Les grossistes-répartiteurs béninois s’approvisionnent pour certains produits, comme le paracétamol ou le Normegyl (un traitement antiparasitaire), auprès de New Cesamex, un exploitant pharmaceutique indien basé en République démocratique du Congo. L’exploitant détient une autorisation de mise sur le marché du pays depuis 2008. "Mais leurs produits sont mal conservés dans des entrepôts non connus de l’État appartenant à un député, explique un pharmacien. Les médicaments sont donc faux, puisqu’ils sortent de la chaîne d’approvisionnement légale, sans moyen de contrôle."
“C’est la confusion totale au sein de la population. Nous ne savons pas depuis combien de temps cette situation prévaut dans nos pharmacies”, reconnaît Ernest Gbaguidi, président de l’association des consommateurs du Bénin, contacté par France 24, qui se dit satisfait de la peine infligée aux acteurs du secteur pharmaceutique.
“Réseau de corruption”
Tout est parti d’une perquisition, en décembre 2017, au domicile du député Atao Hinnouho, un proche de l’opposition soupçonné depuis plusieurs années d’être le baron du trafic de faux médicaments. Près de mille cartons ont été saisis dans les entrepôts appartenant à ce dernier, alors qu'il ne disposait pas des autorisations pour les commercialiser au Bénin. Lors de la perquisition, la police a également saisi des bons de commande de grossistes-répartiteurs au domicile du député, qui héberge également un représentant de l’entreprise New Cesamex. Le procès a ensuite révélé que les produits étaient distribués dans les pharmacies sans l’autorisation du ministère de la Santé, ce qui rend difficilement traçables les médicaments vendus dans les officines.
"L’ordre national n’a rien fait pour dénoncer ses membres qui pour la plupart sont concernés par le fléau", a dénoncé le président Talon. Ce dernier a pris la décision de dissoudre cette instance de représentation des pharmaciens et de retirer l’autorisation de mise en vente au Bénin de l’entreprise New Cesamex. Une décision que certains pharmaciens jugent sévère. "Nous savons qu’il y a des problèmes au sein de la corporation. Les dysfonctionnements liés à l’importation ne peuvent pas donner droit à un mandat de dépôt", affirme Louis Koukpémédji, président du Syndicat des pharmaciens du Bénin.
Une politique de lutte
Le secteur pharmaceutique a longtemps pâti du faible contrôle de l’État et d’une régulation insuffisante. Mais depuis son élection en mars 2016, le président Patrice Talon a fait de la lutte contre le trafic de faux médicaments une priorité, dans la lignée de l’appel lancé depuis la capitale béninoise en 2009 par Jacques Chirac afin "d'œuvrer ensemble en vue d’éradiquer la production, le trafic et le commerce illicites des faux médicaments". Près de dix ans plus tard, la condamnation des grossistes, qualifiée de sévère par les observateurs, en est la manifestation la plus aboutie.

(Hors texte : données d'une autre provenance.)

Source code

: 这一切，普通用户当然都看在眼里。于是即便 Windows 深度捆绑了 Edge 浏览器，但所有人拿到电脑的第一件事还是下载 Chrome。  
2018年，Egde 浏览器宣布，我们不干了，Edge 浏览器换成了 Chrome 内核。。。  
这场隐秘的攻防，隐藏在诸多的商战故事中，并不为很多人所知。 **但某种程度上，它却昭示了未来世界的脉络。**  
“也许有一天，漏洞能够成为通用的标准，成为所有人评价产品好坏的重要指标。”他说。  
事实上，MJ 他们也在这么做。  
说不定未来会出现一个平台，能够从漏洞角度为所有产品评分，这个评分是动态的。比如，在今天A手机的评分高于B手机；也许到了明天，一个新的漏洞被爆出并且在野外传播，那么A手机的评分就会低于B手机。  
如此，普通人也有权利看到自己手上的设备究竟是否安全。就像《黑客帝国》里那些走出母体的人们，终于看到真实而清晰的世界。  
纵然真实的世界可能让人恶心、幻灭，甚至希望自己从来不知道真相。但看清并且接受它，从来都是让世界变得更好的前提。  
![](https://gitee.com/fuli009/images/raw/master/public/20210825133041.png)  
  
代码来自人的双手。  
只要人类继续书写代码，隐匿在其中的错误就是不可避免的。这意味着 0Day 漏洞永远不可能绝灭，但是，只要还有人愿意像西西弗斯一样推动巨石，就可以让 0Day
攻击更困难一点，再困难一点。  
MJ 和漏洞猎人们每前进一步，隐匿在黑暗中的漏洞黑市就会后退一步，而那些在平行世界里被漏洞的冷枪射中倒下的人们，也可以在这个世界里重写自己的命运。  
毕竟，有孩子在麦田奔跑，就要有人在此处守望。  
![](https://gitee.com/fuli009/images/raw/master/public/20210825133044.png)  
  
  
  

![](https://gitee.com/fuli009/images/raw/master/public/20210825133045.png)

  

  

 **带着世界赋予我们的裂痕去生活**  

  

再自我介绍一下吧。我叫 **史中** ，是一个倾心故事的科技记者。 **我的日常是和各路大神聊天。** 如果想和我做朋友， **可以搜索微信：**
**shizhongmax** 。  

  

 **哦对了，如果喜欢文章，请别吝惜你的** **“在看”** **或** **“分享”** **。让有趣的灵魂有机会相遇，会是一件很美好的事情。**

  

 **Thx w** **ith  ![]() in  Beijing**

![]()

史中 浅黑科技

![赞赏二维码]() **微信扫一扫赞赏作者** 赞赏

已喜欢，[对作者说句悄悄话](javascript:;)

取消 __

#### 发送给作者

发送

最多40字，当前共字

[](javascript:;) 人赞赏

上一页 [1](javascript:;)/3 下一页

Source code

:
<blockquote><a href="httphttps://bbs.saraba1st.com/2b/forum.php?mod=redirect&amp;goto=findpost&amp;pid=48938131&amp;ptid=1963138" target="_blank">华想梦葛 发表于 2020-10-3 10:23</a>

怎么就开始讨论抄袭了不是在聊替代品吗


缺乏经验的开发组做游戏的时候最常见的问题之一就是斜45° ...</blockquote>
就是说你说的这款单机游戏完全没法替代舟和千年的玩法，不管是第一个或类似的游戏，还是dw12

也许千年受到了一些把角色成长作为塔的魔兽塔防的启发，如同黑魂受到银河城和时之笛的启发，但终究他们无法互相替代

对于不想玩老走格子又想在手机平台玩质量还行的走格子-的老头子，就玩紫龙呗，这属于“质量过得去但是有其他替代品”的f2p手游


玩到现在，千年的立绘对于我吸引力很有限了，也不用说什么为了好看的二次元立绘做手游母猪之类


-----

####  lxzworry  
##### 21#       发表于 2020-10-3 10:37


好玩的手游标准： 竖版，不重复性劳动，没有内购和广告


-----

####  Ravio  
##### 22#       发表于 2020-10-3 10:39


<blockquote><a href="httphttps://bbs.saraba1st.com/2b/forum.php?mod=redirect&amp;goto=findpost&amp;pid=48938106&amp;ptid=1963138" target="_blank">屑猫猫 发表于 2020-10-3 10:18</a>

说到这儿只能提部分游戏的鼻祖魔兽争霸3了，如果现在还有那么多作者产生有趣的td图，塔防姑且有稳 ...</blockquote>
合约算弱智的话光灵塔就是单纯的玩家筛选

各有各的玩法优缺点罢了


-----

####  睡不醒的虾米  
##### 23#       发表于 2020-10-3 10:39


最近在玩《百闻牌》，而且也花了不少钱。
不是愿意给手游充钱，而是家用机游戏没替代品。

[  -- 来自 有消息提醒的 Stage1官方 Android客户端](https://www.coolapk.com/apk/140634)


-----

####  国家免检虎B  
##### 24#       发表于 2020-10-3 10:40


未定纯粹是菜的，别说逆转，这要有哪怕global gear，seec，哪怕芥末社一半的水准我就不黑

“Nous ne pouvons que nous réjouir de la volonté affichée du Bénin de lutter contre le trafic de faux médicaments. Mais ce que nous craignons, c’est qu’il y ait un effet de frappes assez spectaculaire. Nous ne voudrions pas que les accusations soient faussées” explique le professeur Marc Gentilini, membre du conseil d’administration de la Fondation Chirac. Quatre grossistes ont été condamnés. J’avais visité, il n’y a pas très longtemps, la Came, qui me paraissait fonctionner correctement. Quatre ans de prison ferme, c’est une peine très lourde. Les faits sont graves, s’ils sont confirmés. La question que nous nous posons : ont-ils confirmé ces faits ? Nous avons des réserves.”

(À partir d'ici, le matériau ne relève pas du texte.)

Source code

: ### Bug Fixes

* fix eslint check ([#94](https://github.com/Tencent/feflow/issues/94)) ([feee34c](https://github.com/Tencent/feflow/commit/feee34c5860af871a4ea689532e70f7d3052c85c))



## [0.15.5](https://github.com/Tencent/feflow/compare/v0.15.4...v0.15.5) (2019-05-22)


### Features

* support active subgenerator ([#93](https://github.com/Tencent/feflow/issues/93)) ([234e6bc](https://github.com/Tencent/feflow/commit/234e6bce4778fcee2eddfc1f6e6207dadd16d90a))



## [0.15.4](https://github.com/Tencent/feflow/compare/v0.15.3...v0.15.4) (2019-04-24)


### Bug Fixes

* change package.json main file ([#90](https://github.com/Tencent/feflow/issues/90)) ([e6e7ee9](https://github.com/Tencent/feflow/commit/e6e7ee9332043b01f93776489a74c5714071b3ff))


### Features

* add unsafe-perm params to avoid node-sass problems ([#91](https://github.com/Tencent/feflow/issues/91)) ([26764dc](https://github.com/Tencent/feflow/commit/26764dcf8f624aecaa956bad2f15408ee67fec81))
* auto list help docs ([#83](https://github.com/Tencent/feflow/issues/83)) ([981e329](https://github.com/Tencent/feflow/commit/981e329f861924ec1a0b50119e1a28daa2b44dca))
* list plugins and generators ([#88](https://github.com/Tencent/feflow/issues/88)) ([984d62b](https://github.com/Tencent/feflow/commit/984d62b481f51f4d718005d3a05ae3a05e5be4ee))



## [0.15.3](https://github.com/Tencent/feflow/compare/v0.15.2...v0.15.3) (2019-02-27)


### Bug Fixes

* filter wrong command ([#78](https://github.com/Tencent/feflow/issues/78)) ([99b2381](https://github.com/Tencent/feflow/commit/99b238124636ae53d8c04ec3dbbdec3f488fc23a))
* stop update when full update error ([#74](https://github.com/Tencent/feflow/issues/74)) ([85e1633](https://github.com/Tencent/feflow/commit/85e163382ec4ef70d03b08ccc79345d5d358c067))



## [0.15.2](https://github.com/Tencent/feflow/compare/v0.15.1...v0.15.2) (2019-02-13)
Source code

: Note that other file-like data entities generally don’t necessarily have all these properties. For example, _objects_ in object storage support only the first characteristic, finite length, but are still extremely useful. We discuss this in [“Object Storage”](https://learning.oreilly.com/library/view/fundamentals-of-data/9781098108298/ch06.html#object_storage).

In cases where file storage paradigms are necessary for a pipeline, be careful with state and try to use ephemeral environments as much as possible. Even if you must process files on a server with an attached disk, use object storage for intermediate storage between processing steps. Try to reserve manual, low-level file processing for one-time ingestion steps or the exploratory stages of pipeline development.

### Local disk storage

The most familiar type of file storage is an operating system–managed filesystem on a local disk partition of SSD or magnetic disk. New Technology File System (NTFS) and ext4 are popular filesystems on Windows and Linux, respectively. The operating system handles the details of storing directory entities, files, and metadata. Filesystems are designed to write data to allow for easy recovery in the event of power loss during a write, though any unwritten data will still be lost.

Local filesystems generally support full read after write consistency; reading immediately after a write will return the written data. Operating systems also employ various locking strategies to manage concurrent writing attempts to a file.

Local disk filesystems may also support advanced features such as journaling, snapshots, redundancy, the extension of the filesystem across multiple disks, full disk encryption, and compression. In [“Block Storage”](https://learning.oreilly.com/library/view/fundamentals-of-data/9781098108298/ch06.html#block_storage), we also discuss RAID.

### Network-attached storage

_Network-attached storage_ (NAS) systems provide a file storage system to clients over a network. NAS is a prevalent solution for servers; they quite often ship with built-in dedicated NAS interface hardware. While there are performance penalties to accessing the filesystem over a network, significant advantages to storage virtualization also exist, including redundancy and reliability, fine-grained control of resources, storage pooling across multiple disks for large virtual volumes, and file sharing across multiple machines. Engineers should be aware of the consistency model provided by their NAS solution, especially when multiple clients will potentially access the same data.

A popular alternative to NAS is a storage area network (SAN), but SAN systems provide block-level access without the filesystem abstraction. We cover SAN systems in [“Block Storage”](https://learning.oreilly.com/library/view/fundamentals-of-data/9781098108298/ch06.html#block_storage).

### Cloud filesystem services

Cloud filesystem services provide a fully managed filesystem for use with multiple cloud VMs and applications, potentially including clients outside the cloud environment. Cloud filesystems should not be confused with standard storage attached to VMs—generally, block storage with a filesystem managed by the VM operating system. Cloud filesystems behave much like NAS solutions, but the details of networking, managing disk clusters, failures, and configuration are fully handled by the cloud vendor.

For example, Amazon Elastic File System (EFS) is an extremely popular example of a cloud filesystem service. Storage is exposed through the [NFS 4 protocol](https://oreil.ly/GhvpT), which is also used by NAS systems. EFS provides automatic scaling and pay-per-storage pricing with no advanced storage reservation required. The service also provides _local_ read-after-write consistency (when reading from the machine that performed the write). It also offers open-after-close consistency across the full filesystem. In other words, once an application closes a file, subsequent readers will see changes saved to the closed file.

En juin 2017, le Bénin a ratifié la convention Médicrime adoptée par le Conseil de l’Europe en septembre 2010, pour criminaliser le trafic. Un peu plus tôt, en février 2017, l’opération Pangea IX, organisée avec Interpol a permis de démanteler un réseau de trafiquants et de détruire une centaine de tonnes de stock de faux médicaments dans le marché Adjégounlè à Cotonou, réputée pour le trafic.